Chronic kidney disease (CKD) is one of the major public health problems worldwide, and inflammation is a noticeable cause of CKD. A total of 5508 non-CKD patients were enrolled in our prospective study and followed for three years, with 1.25% (n = 69) participants having newonset CKD at the endpoint. After adjustment for potential confounders, we found that High NLR and low LYMPH% are two independent risk factors for new-onset CKD: Compared with the lowest NLR tertile, the multifactor corrected OR (95% CI) of the highest tertile was 2.47(1.20–5.09), P = 0.014; And adjusted OR (95% CI) was 0.31(0.16–0.62) for the highest LYMPH% tertile, P = 0.001. The model constructed with NLR, LYMPH%, and other risk factors had favourable predictive power for new-onset CKD with an AUC of 0.82 (95% CI, 0.76–0.88). Assessment of NLR and LYMPH% may be helpful for early warning of CKD occurrence.

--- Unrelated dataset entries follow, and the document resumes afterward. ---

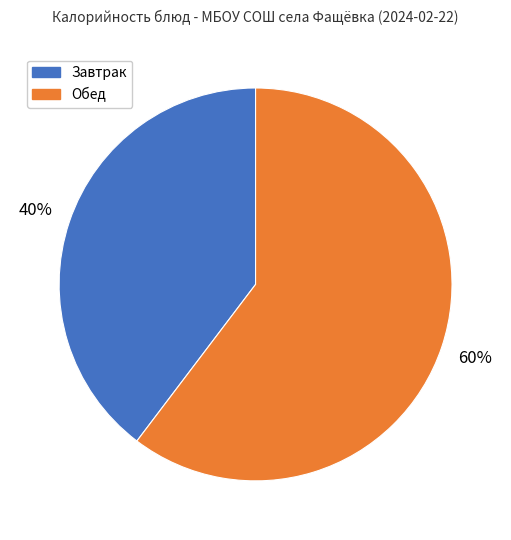

Does any single category account for the majority?

Yes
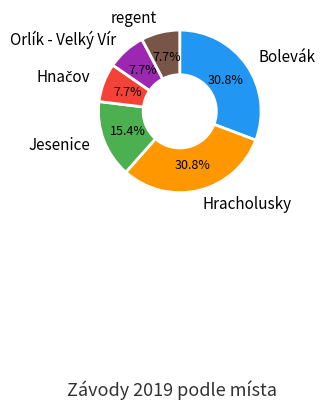

How many segments does this pie chart have?

6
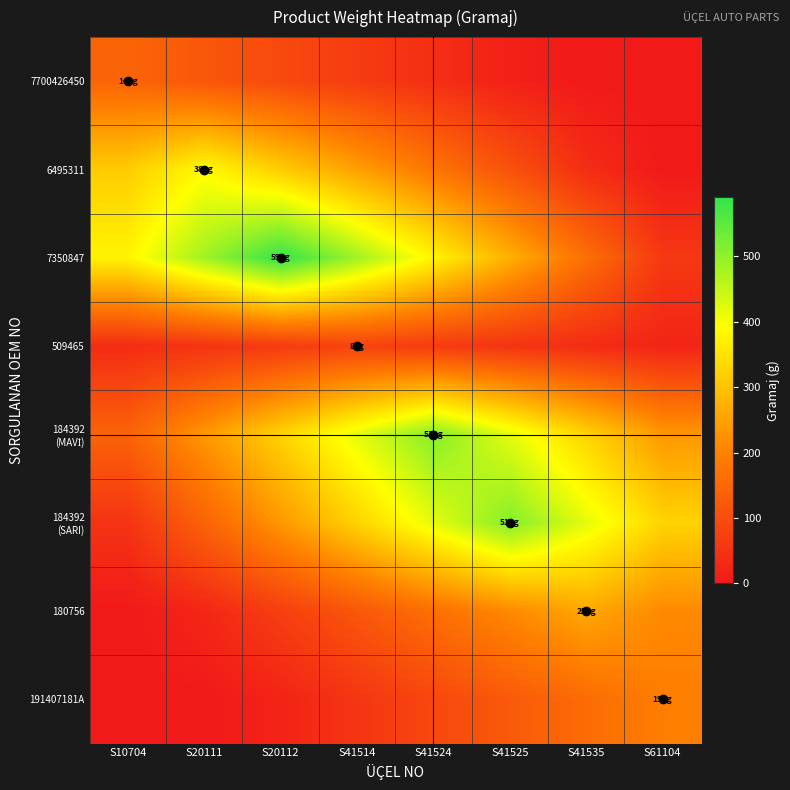

Between S10704 and S41524, which series saw the biggest shift?

184392 (MAVİ)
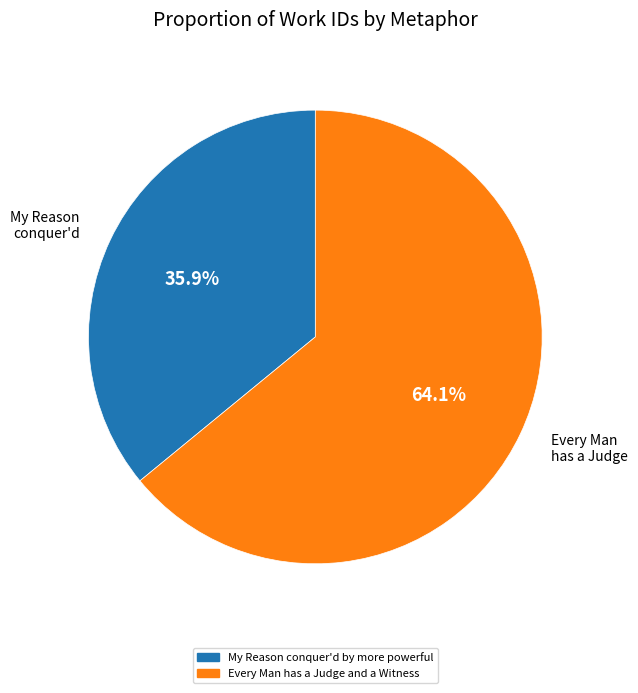

What is the ratio of the value at My Reason conquer'd by more powerful to the value at Every Man has a Judge and a Witness?

0.6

中性粒细胞/淋巴细胞比值高和淋巴细胞百分比低是新发CKD的独立危险因素
慢性肾脏疾病(CKD)是世界范围内主要的公共卫生问题之一,炎症是CKD的一个显著原因。我们的前瞻性研究共纳入了5508名非CKD患者,随访3年,其中1.25% (n = 69)的参与者在终点时患有新发CKD。在对潜在混杂因素进行校正后,我们发现高NLR和低LYMPH%是新发CKD的两个独立危险因素:与最低NLR分位数相比,最高分位数的多因素校正OR (95% CI)为2.47(1.20-5.09),P = 0.014;最高淋巴百分比的校正OR (95% CI)为0.31(0.16-0.62),P = 0.001。由NLR、LYMPH%和其他危险因素构建的模型对新发CKD具有良好的预测能力,AUC为0.82 (95% CI, 0.76-0.88)。评估NLR和LYMPH%可能有助于CKD发生的早期预警。
本文章由计算机程序翻译,如有差异,请以英文原文为准。